The Options: Qualified candidates bound by covenants are not necessarily off limits. You may still have some options.

  1. Is the covenant enforceable?
  2. Courts will enforce covenants if they are reasonable. While the criteria for determining whether a covenant is reasonable varies from state to state, there are three common threads: whether the agreement protects a legitimate interest; whether the covenant covers a reasonable length of time; and whether the agreement covers a reasonable scope or geographic area. To determine whether something is "protectible," ask if it is something a competitor would pay money to know. If so, is it something the employer takes reasonable steps to maintain as confidential? Further, a time restriction is unreasonable if it impedes on the employee's ability to earn a living for too long. Generally, time limits that exceed two or three years are unenforceable; in e-business, however, even one year may be too long. See EarthWeb v. Schlack, 71 F.Supp.2d. 299 (S.D.N.Y. 1999), aff'd, 2000 U.S. App. LEXIS 11446 (2nd Cir. 2000). Finally, courts are more likely to enforce a covenant if it is limited to specific locations or customers.

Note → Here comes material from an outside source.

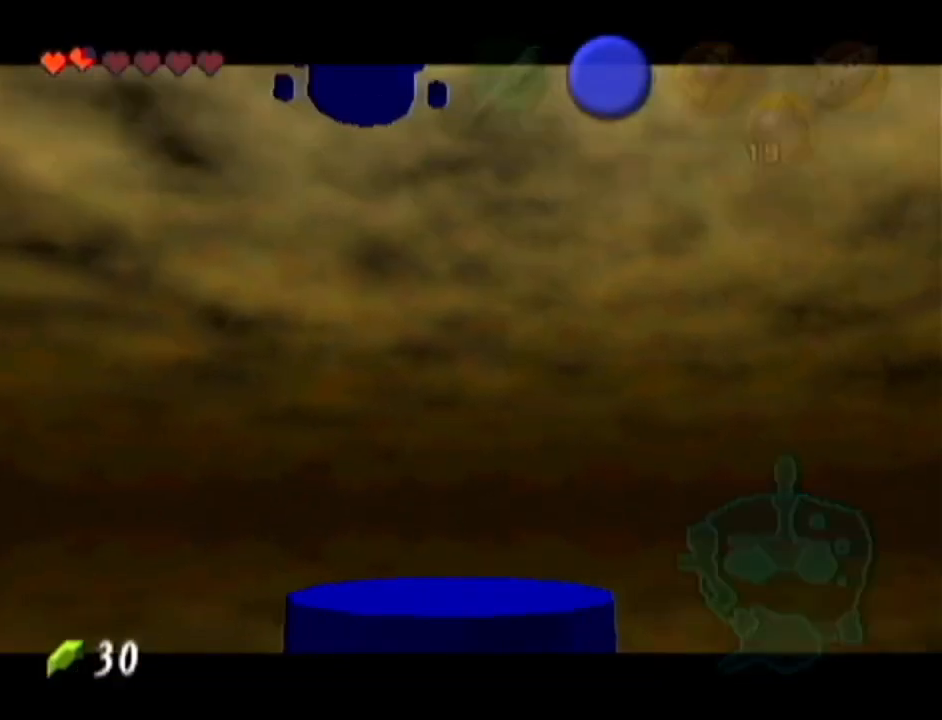
{"buttons": [], "left_stick": "center", "events": []}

  3. Is the covenant relevant?
  4. If the covenant is enforceable, the next step is to determine whether the covenant is relevant. For example, if you, as a steel manufacturer, want to hire a person who has signed a covenant not to compete in the electronics industry for the next two years, the covenant is irrelevant. Alternatively, if you want to hire someone bound by a covenant not to raid employees and you do not wish to have that employee recruit, the covenant is irrelevant.

  5. If the covenant seems enforceable and is relevant, can you offer the employee a position that ensures compliance within the scope of the agreement?
  6. The key at this stage is to determine what the former employer's legitimate business interest is, and to take reasonable steps not to threaten that interest. Courts will be less likely to enforce the covenant if they find that the former employer's legitimate business interest is safe. Ask yourself how the prior duties and responsibilities of the former employment compare to the scope of the new job.

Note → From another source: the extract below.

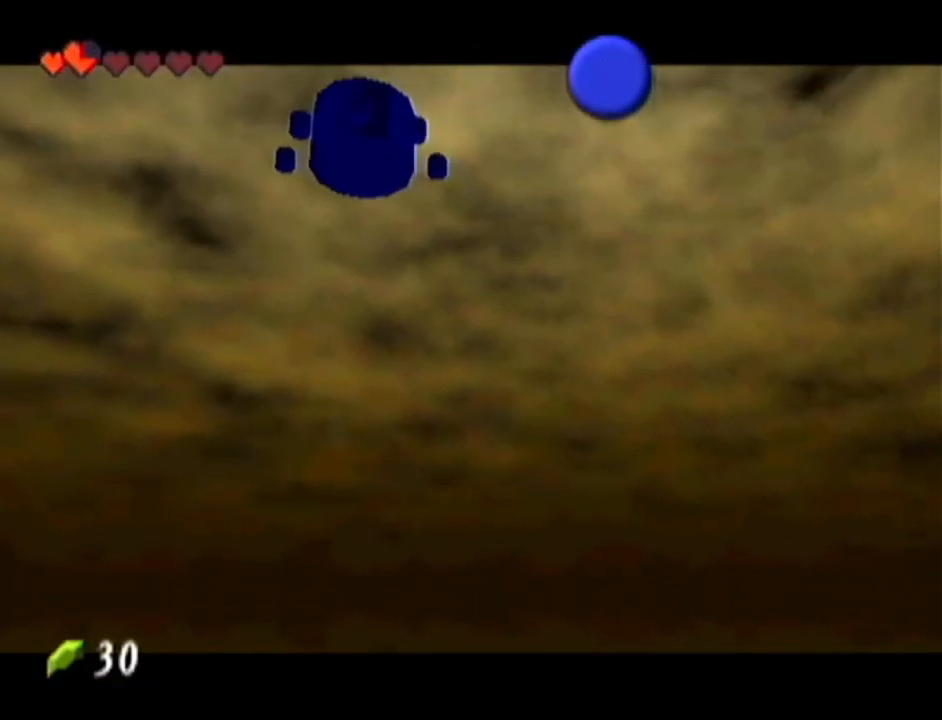
{"buttons": [], "left_stick": "center", "events": []}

    Also, instruct prospective employees in writing that they are never to disclose or use the proprietary, trade secrets, or confidential information of any other company and that immediately upon termination of their former employment, they are to return all property to their former employer. This may demonstrate to a court that your intentions were not to extract the former employer's valuable company secrets, but rather, to hire a qualified candidate. However, this option is not a panacea: some courts adhere to the "inevitable disclosure doctrine" and may conclude that the employee's new employment will inevitably lead to the new employer to rely on the employee's trade secrets. See Pepsico v. Redmond, 54 F.3d 1262 (7th Cir. 1995).

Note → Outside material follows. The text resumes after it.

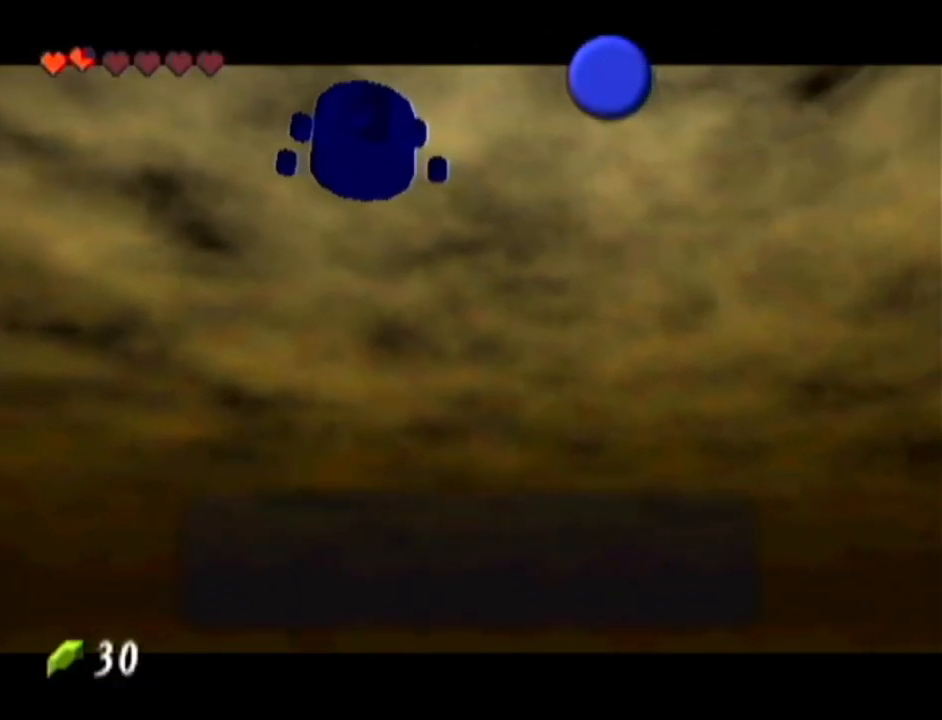
{"buttons": [], "left_stick": "center", "events": [[217, "B", "down"], [301, "A", "down"], [334, "A", "up"], [334, "B", "up"], [451, "A", "down"], [484, "A", "up"]]}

  7. Can you contract out of the covenant?

If all else fails, try to contract out of the covenant. Indeed, the former employer may just be willing to let you buy the release of the employee from a covenant. If so, be sure to get it in writing.

While he or she might be the most qualified and well-trained individual in your industry, proceed with caution before hiring from the competition. A proper selection process might be all you need to reduce the nuisance of litigation. If, in the end, the most qualified candidate is bound by a covenant, be positive that he or she is worth the litigation you might well face.

The content of this article is intended to provide a general guide to the subject matter. Specialist advice should be sought about your specific circumstances.